Work instructions >> Go over the lines below, and when one contains the word "Storage", copy it.

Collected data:
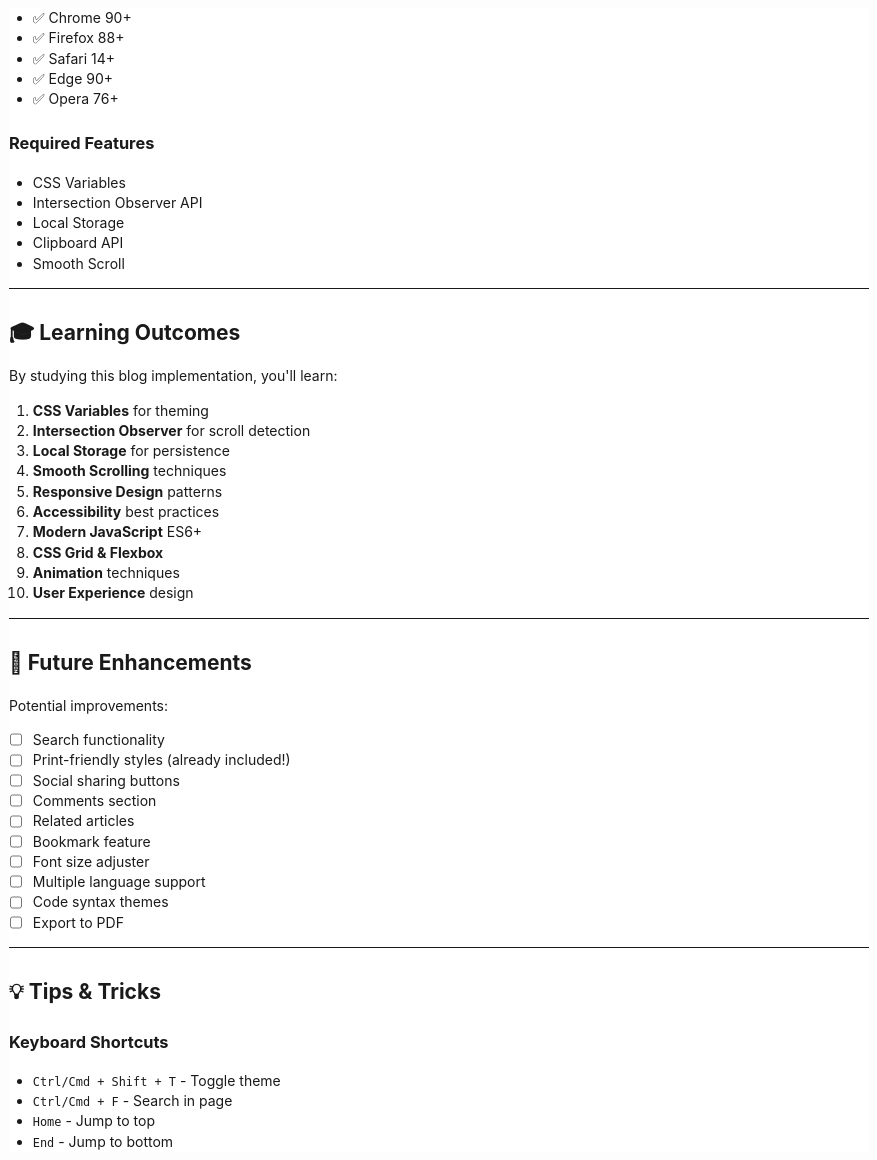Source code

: - ✅ Chrome 90+
- ✅ Firefox 88+
- ✅ Safari 14+
- ✅ Edge 90+
- ✅ Opera 76+

### Required Features
- CSS Variables
- Intersection Observer API
- Local Storage
- Clipboard API
- Smooth Scroll

---

## 🎓 Learning Outcomes

By studying this blog implementation, you'll learn:

1. **CSS Variables** for theming
2. **Intersection Observer** for scroll detection
3. **Local Storage** for persistence
4. **Smooth Scrolling** techniques
5. **Responsive Design** patterns
6. **Accessibility** best practices
7. **Modern JavaScript** ES6+
8. **CSS Grid & Flexbox**
9. **Animation** techniques
10. **User Experience** design

---

## 🚀 Future Enhancements

Potential improvements:
- [ ] Search functionality
- [ ] Print-friendly styles (already included!)
- [ ] Social sharing buttons
- [ ] Comments section
- [ ] Related articles
- [ ] Bookmark feature
- [ ] Font size adjuster
- [ ] Multiple language support
- [ ] Code syntax themes
- [ ] Export to PDF

---

## 💡 Tips & Tricks

### Keyboard Shortcuts
- `Ctrl/Cmd + Shift + T` - Toggle theme
- `Ctrl/Cmd + F` - Search in page
- `Home` - Jump to top
- `End` - Jump to bottom
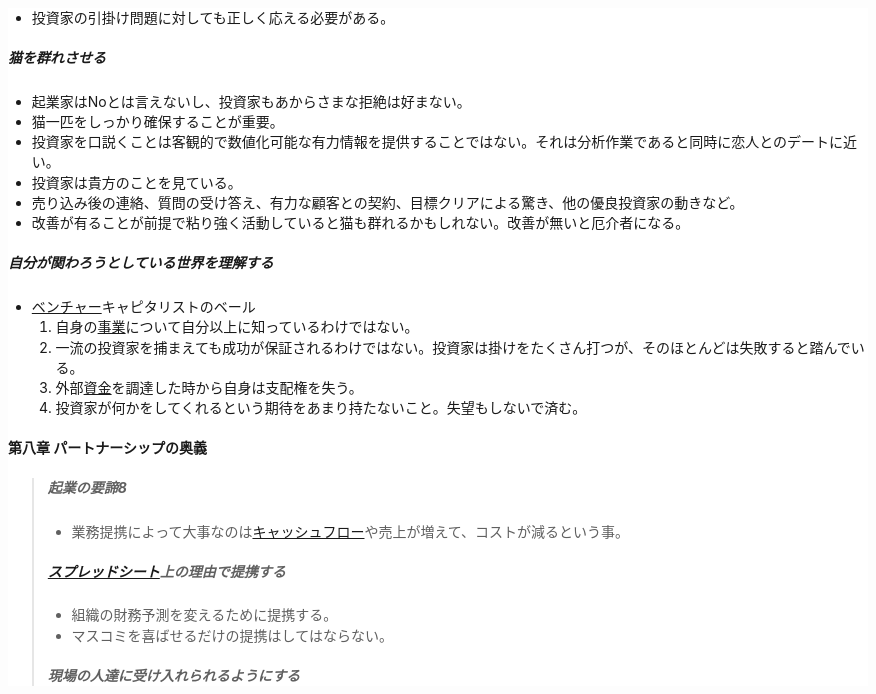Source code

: <ul>
<li>投資家の引掛け問題に対しても正しく応える必要がある。</li>
</ul>
</div>
<div class="section">
<h5>猫を群れさせる</h5>

<ul>
<li>起業家はNoとは言えないし、投資家もあからさまな拒絶は好まない。</li>
<li>猫一匹をしっかり確保することが重要。</li>
<li>投資家を口説くことは客観的で数値化可能な有力情報を提供することではない。それは分析作業であると同時に恋人とのデートに近い。</li>
<li>投資家は貴方のことを見ている。</li>
<li>売り込み後の連絡、質問の受け答え、有力な顧客との契約、目標クリアによる驚き、他の優良投資家の動きなど。</li>
<li>改善が有ることが前提で粘り強く活動していると猫も群れるかもしれない。改善が無いと厄介者になる。</li>
</ul>
</div>
<div class="section">
<h5>自分が関わろうとしている世界を理解する</h5>

<ul>
<li><a class="keyword" href="http://d.hatena.ne.jp/keyword/%A5%D9%A5%F3%A5%C1%A5%E3%A1%BC">ベンチャー</a>キャピタリストのベール
<ol>
<li>自身の<a class="keyword" href="http://d.hatena.ne.jp/keyword/%BB%F6%B6%C8">事業</a>について自分以上に知っているわけではない。</li>
<li>一流の投資家を捕まえても成功が保証されるわけではない。投資家は掛けをたくさん打つが、そのほとんどは失敗すると踏んでいる。</li>
<li>外部<a class="keyword" href="http://d.hatena.ne.jp/keyword/%BB%F1%B6%E2">資金</a>を調達した時から自身は支配権を失う。</li>
<li>投資家が何かをしてくれるという期待をあまり持たないこと。失望もしないで済む。</li>
</ol></li>
</ul>
</div>
</blockquote>

</div>
<div class="section">
<h4>第八章 パートナーシップの奥義</h4>

<blockquote>
    
<div class="section">
<h5>起業の要諦8</h5>

<ul>
<li>業務提携によって大事なのは<a class="keyword" href="http://d.hatena.ne.jp/keyword/%A5%AD%A5%E3%A5%C3%A5%B7%A5%E5%A5%D5%A5%ED%A1%BC">キャッシュフロー</a>や売上が増えて、コストが減るという事。</li>
</ul>
</div>
<div class="section">
<h5><a class="keyword" href="http://d.hatena.ne.jp/keyword/%A5%B9%A5%D7%A5%EC%A5%C3%A5%C9%A5%B7%A1%BC%A5%C8">スプレッドシート</a>上の理由で提携する</h5>

<ul>
<li>組織の財務予測を変えるために提携する。</li>
<li>マスコミを喜ばせるだけの提携はしてはならない。</li>
</ul>
</div>
<div class="section">
<h5>現場の人達に受け入れられるようにする</h5>
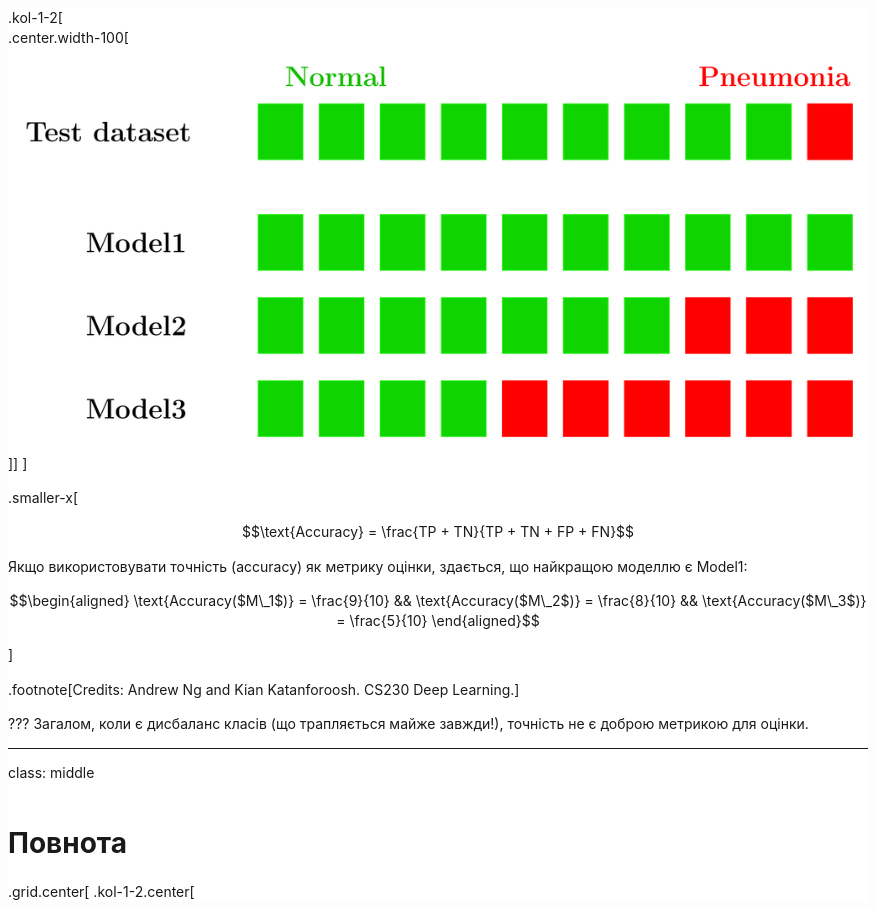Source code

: .kol-1-2[<br>.center.width-100[![](figures/lec6/models.png)]]
]

.smaller-x[

$$\text{Accuracy} = \frac{TP + TN}{TP + TN + FP + FN}$$

Якщо використовувати точність (accuracy) як метрику оцінки, здається, що найкращою моделлю є Model1:

$$\begin{aligned}
\text{Accuracy($M\_1$)}  = \frac{9}{10} &&  \text{Accuracy($M\_2$)}  = \frac{8}{10} &&  \text{Accuracy($M\_3$)}  = \frac{5}{10}
\end{aligned}$$

]

.footnote[Credits: Andrew Ng and Kian Katanforoosh. CS230 Deep Learning.]

???
Загалом, коли є дисбаланс класів (що трапляється майже завжди!), точність не є доброю метрикою для оцінки.

---

class: middle 

# Повнота

.grid.center[
.kol-1-2.center[
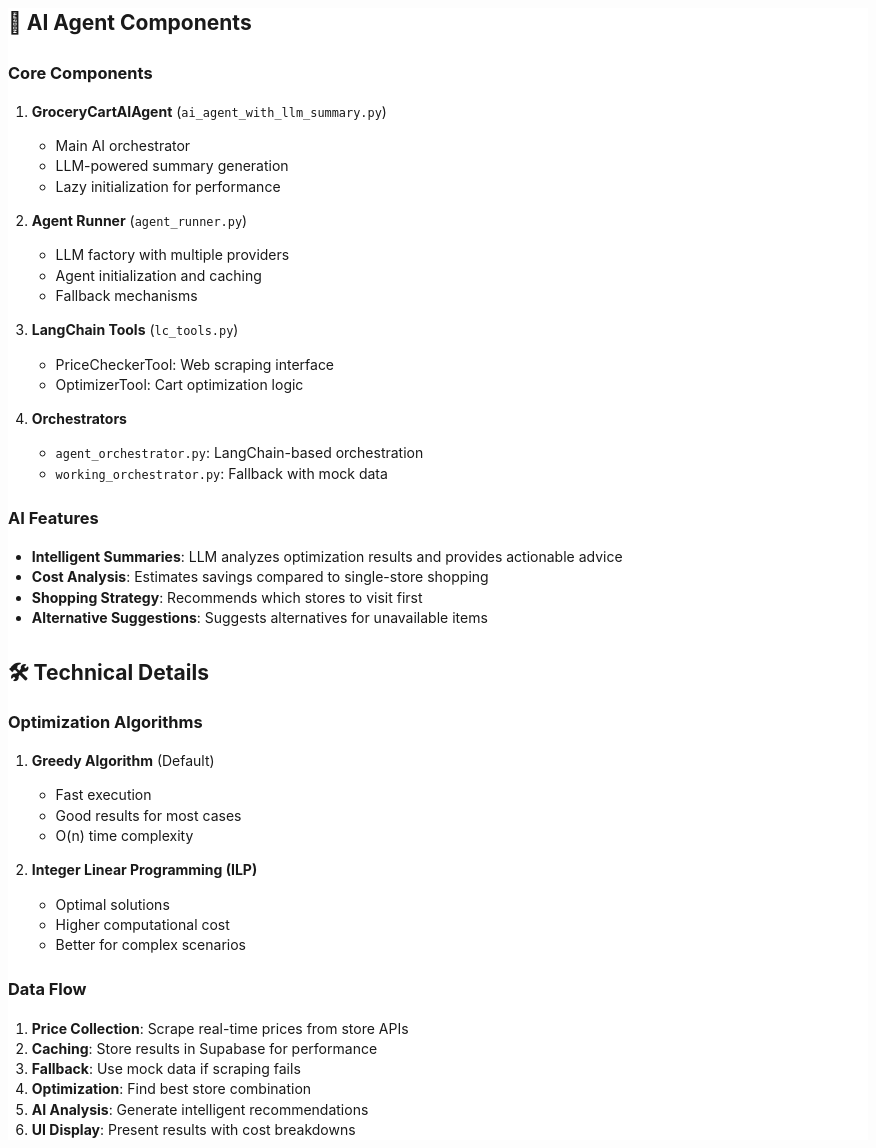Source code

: ## 🧠 AI Agent Components

### Core Components

1. **GroceryCartAIAgent** (`ai_agent_with_llm_summary.py`)
   - Main AI orchestrator
   - LLM-powered summary generation
   - Lazy initialization for performance

2. **Agent Runner** (`agent_runner.py`)
   - LLM factory with multiple providers
   - Agent initialization and caching
   - Fallback mechanisms

3. **LangChain Tools** (`lc_tools.py`)
   - PriceCheckerTool: Web scraping interface
   - OptimizerTool: Cart optimization logic

4. **Orchestrators**
   - `agent_orchestrator.py`: LangChain-based orchestration
   - `working_orchestrator.py`: Fallback with mock data

### AI Features

- **Intelligent Summaries**: LLM analyzes optimization results and provides actionable advice
- **Cost Analysis**: Estimates savings compared to single-store shopping
- **Shopping Strategy**: Recommends which stores to visit first
- **Alternative Suggestions**: Suggests alternatives for unavailable items

## 🛠️ Technical Details

### Optimization Algorithms

1. **Greedy Algorithm** (Default)
   - Fast execution
   - Good results for most cases
   - O(n) time complexity

2. **Integer Linear Programming (ILP)**
   - Optimal solutions
   - Higher computational cost
   - Better for complex scenarios

### Data Flow

1. **Price Collection**: Scrape real-time prices from store APIs
2. **Caching**: Store results in Supabase for performance
3. **Fallback**: Use mock data if scraping fails
4. **Optimization**: Find best store combination
5. **AI Analysis**: Generate intelligent recommendations
6. **UI Display**: Present results with cost breakdowns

Output >>
- Local Storage
3. **Local Storage** for persistence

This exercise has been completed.